Freezing drizzle this morning; high-wind warning for the afternoon: I like most weather, but this sort just seems mean. Poor T didn't get home till 9:30 last night, so he's already tired, and now he has to wake up and drive in this. Ugh.
After work yesterday he went straight to the gallery and spent the evening installing display panels for his photo collective's giant annual auction. So I had a long day by myself. I shoveled snow, worked on class plans, read Swift, Pope, and Johnson. I mailed Christmas boxes. I made jam-filled cookies and read Virginia Woolf. I lolled by the fire and ate a baked potato and a leftover piece of chicken and watched North by Northwest. I baked an extra potato, just in case nobody bothered to feed Tom at the gallery, and when he came home unfed, I was very happy to produce it, along with more leftover chicken, and set him up with a hot dinner, a couch blanket, and a cold beer. I may not be able to improve the weather, but at least I can coddle.
This morning I am going out to meet a new person, a mandolin player. I'm not exactly nervous, but I am prepared for failure. Not everyone can endure my playing style; traditional bluegrass musicians can be particularly unbending about it. They think I'm too highfalutin. So we'll see what transpires: maybe nothing, but maybe something. I am prepared for anything.

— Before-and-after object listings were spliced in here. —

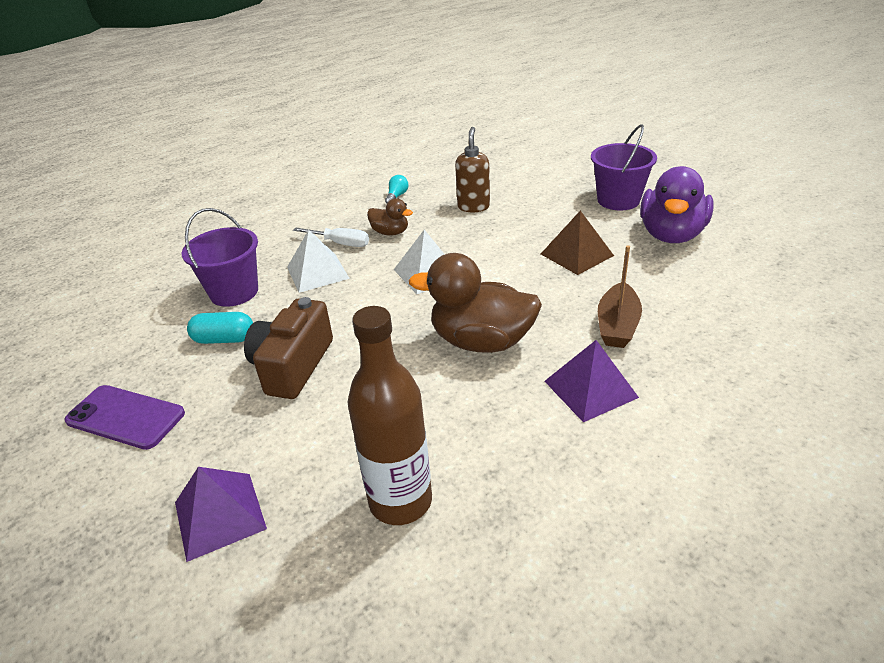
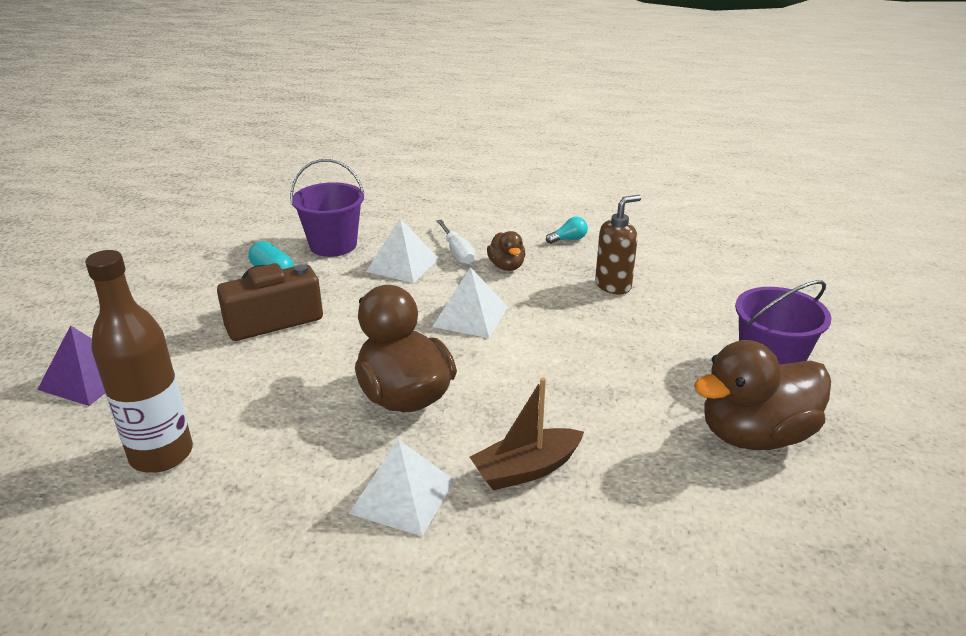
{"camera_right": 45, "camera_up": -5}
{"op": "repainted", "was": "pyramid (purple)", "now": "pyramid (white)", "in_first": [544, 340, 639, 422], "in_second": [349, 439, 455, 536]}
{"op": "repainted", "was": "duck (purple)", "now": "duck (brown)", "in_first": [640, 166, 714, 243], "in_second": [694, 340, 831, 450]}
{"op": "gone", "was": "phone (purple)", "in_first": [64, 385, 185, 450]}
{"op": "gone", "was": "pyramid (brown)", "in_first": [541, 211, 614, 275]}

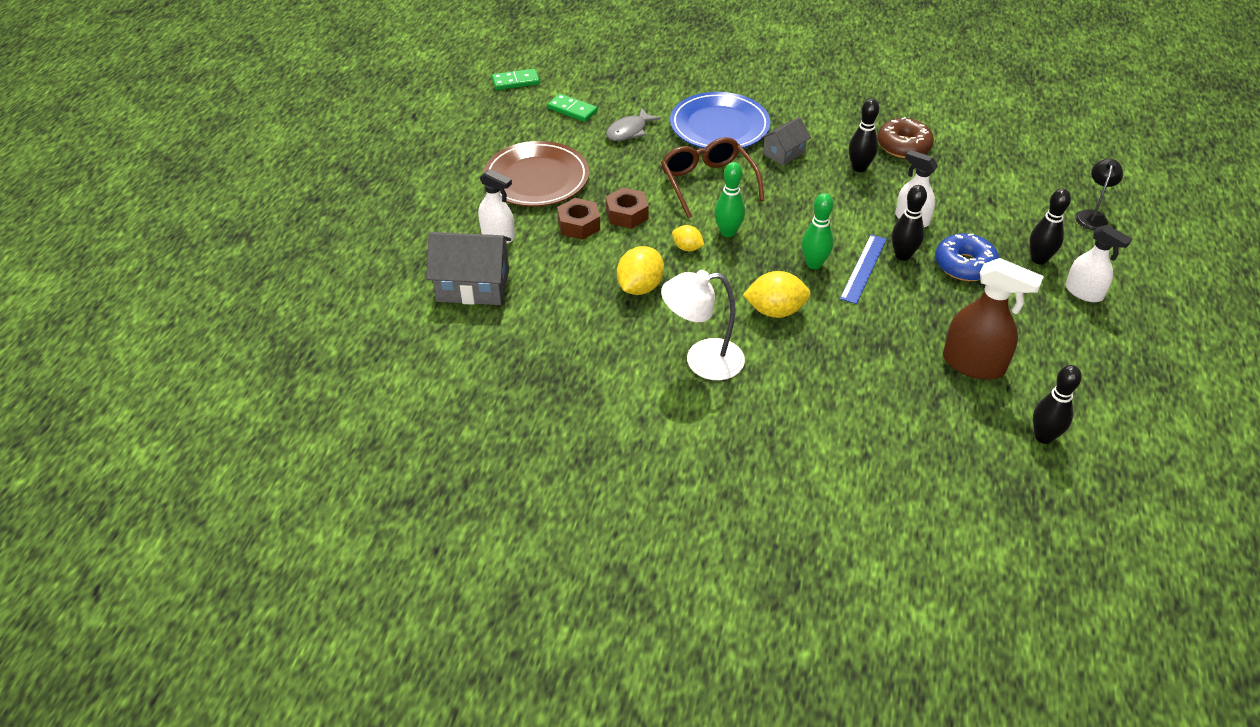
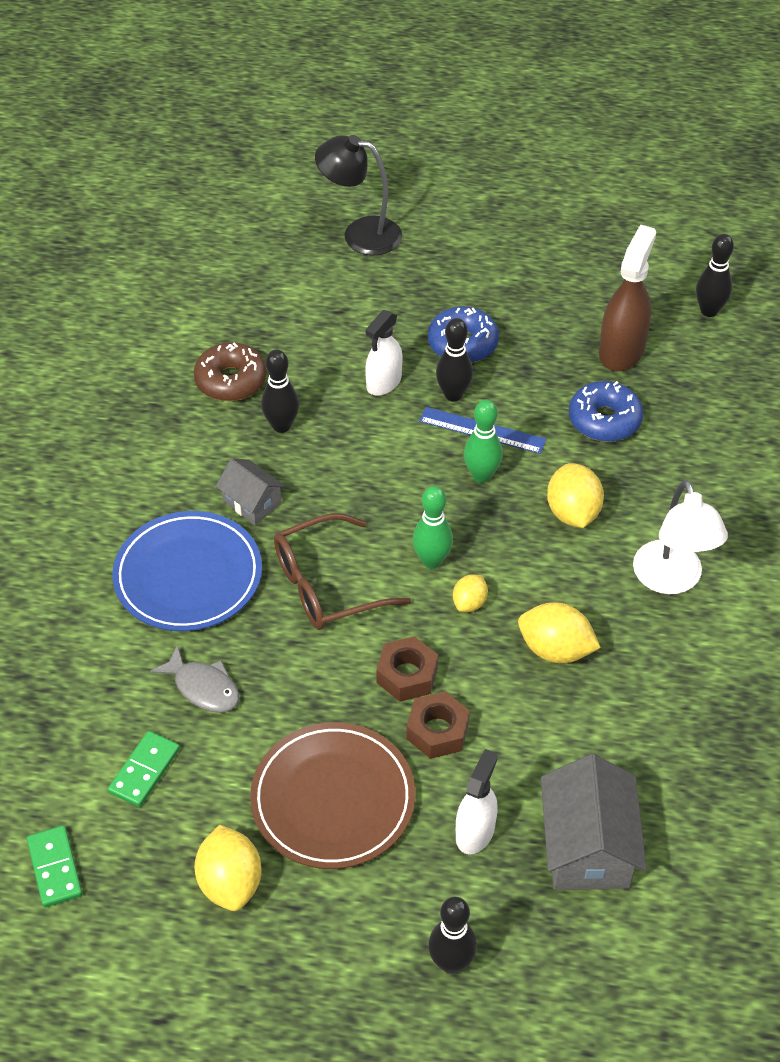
{"camera_right": -95, "camera_up": 5}
{"op": "new", "now": "lemon (yellow)", "in_second": [194, 825, 262, 911]}
{"op": "scaled", "was": "lamp (black)", "in_first": [1075, 159, 1123, 230], "in_second": [315, 135, 402, 256], "ratio": 1.62}
{"op": "shifted", "was": "bowling pin (black)", "in_first": [1029, 189, 1071, 265], "in_second": [428, 897, 477, 974]}
{"op": "new", "now": "donut (blue)", "in_second": [569, 381, 643, 442]}
{"op": "gone", "was": "spray bottle (white)", "in_first": [1066, 225, 1132, 302]}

In the interstices I'll work on class plans, finish the Woolf novel, get onto my mat, make minestrone, haul firewood, work on a poem, fold laundry, take a walk if the streets aren't too icy, maybe make another batch of Christmas cookies, return a library book, pick up a few groceries, stare out the window, wince at the news and then try to focus ever harder on my own work, which is what? . . . cooking? being an affectionate partner? messing around with words? In the air they sound thin and unimportant, but they're all I've got.